The European aircraft industry is constantly calling for a reduction in the testing time of new aircraft without diminishing the accuracy of the data. As a consequence, substantial changes in the testing strategy of ground vibration tests (GVTs), were proposed and applied during the last couple of years (Fargette et al., Tasks for improvements in ground vibration testing of large aircraft, in: Proc. of IFASD, CASA/AIAE, 2001, pp. 121–133; G. Gloth, et al., Sound and Vibration 35 (11) (2001) 14–18). The basic idea is to combine the benefits of the very reliable but time-consuming phase resonance method (sine dwell) with the application of phase separation techniques to data stemming from broad-band excitation at various excitation points. The authors recommend the use of swept-sine excitation which provides a high excitation level compared to random excitation and a short testing time compared to stepped-sine excitation. The modes of the structure are identified from the resulting frequency response functions (FRFs) by means of phase separation techniques in parallel to the on-going measurement. In the practice of modal testing it is often observed that structures do not behave in a perfectly linear manner.

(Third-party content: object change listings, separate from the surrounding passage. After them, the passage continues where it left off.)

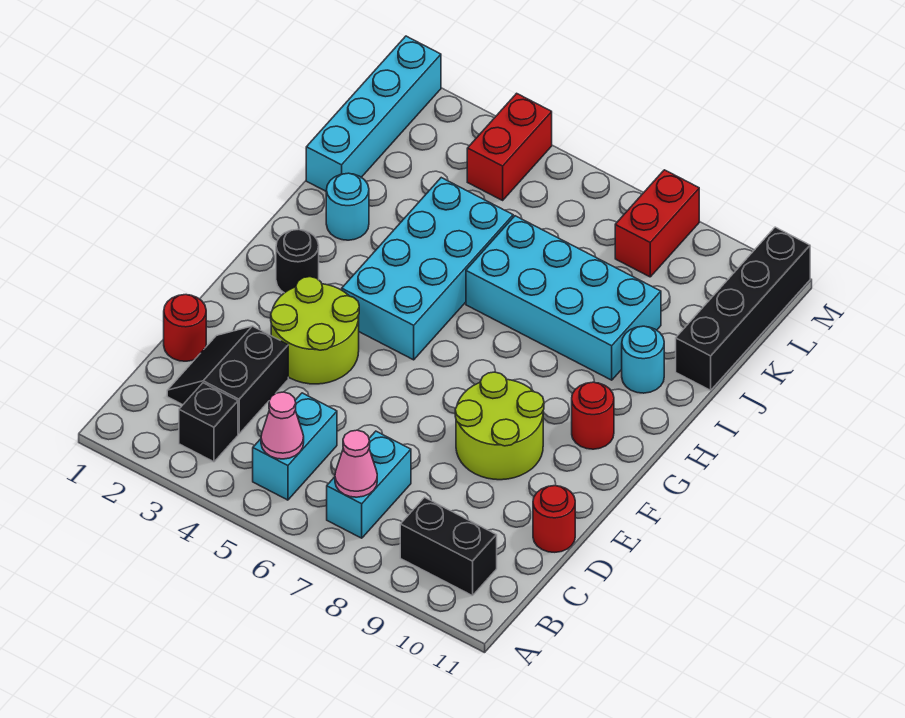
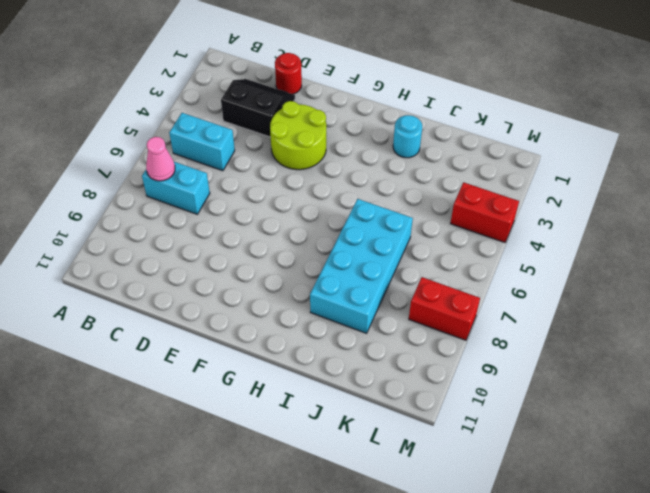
none -> black 1x1 brick [179,383,238,462]
none -> black 1x2 brick [400,497,497,596]
none -> red 1x1 round brick [533,485,575,552]

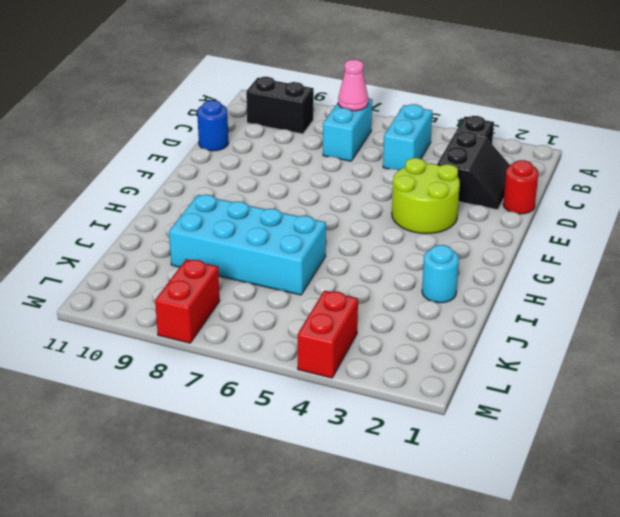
blue 1x1 round brick [197,100,228,151] -> red 1x1 round brick [533,485,575,552]
none -> lime 2x2 round brick [455,372,544,480]
none -> black 1x1 round brick [276,229,319,293]
none -> cyan 2x4 brick [342,178,513,360]

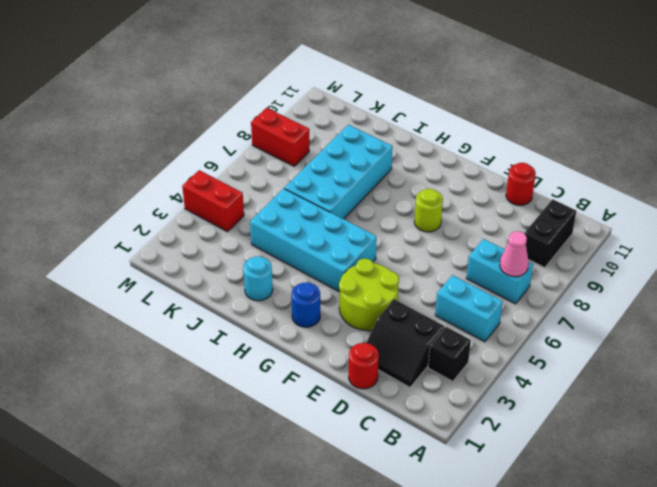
lime 1x1 round brick [414,189,443,232] -> lime 2x2 round brick [455,372,544,480]
blue 1x1 round brick [291,282,320,327] -> black 1x1 round brick [276,229,319,293]
none -> red 1x1 round brick [572,382,614,449]
none -> cyan 1x1 round brick [622,326,664,393]
none -> cyan 1x4 brick [306,36,441,191]

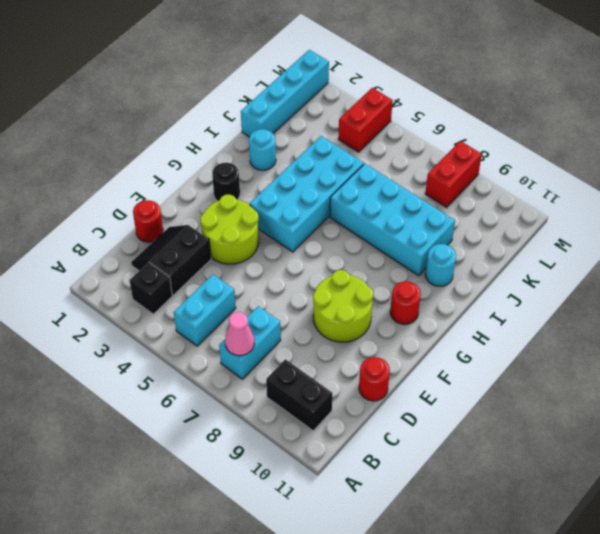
none -> black 1x4 brick [676,227,810,390]
none -> pink 1x1 cone [261,392,304,459]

This article investigates the influence of non-linear structural dynamics behaviour on the measurement results. An expansion of the test concept of swept-sine excitation is proposed which introduces a combined approach for linearity checks as well. The plotting of modal parameters like the eigenfrequency as a function of the excitation level is the manner in which non-linear phenomena in GVTs are presently explored. Traditionally these linearity functions are produced by harmonically exciting one single normal mode on different levels of excitation. The goal to extract as much information as possible from the FRF data can be complemented by computing plots of amplitude-dependent modal parameters for modes which have been identified at various excitation levels during the swept-sine testing, depending on the excitation point and the exciter force. The article expounds how the excitation level can be determined in the case of swept-sine excitation. It gives examples of linearity plots from numerical simulations and complex, large aerospace structures. The plots are compared with curves that stem from the phase resonance testing.